_ASSIGNMENT_
Go to the line holding "304 176 117.80" in the entries below and write out exactly every line down to and including the line holding "388 156 168.96".

_SUPPLIED MATERIAL_
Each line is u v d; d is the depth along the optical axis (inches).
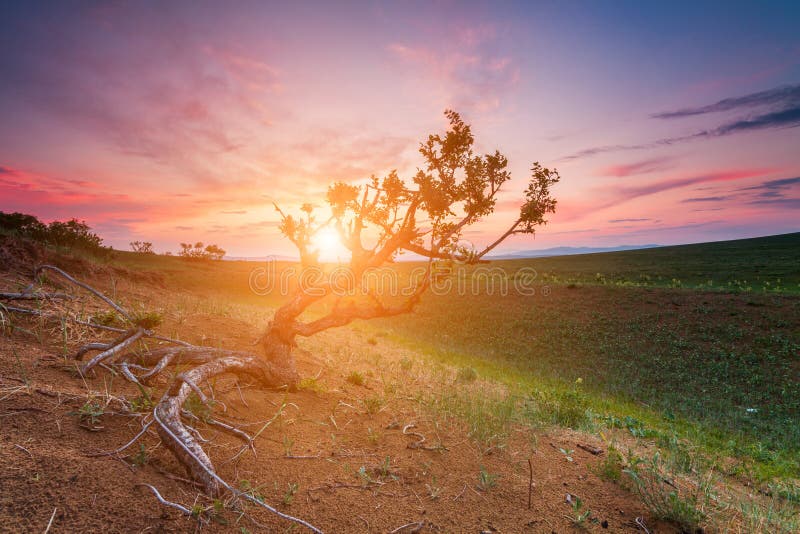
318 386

---

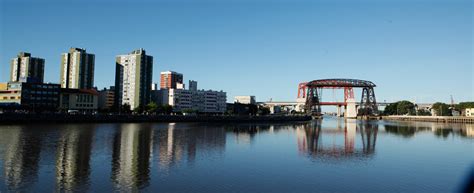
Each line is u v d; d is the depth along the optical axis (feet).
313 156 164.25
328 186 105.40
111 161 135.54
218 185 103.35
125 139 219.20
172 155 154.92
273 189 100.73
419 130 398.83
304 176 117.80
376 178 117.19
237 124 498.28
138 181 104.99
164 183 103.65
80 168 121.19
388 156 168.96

_SOLUTION FOR THIS EXERCISE_
304 176 117.80
376 178 117.19
237 124 498.28
138 181 104.99
164 183 103.65
80 168 121.19
388 156 168.96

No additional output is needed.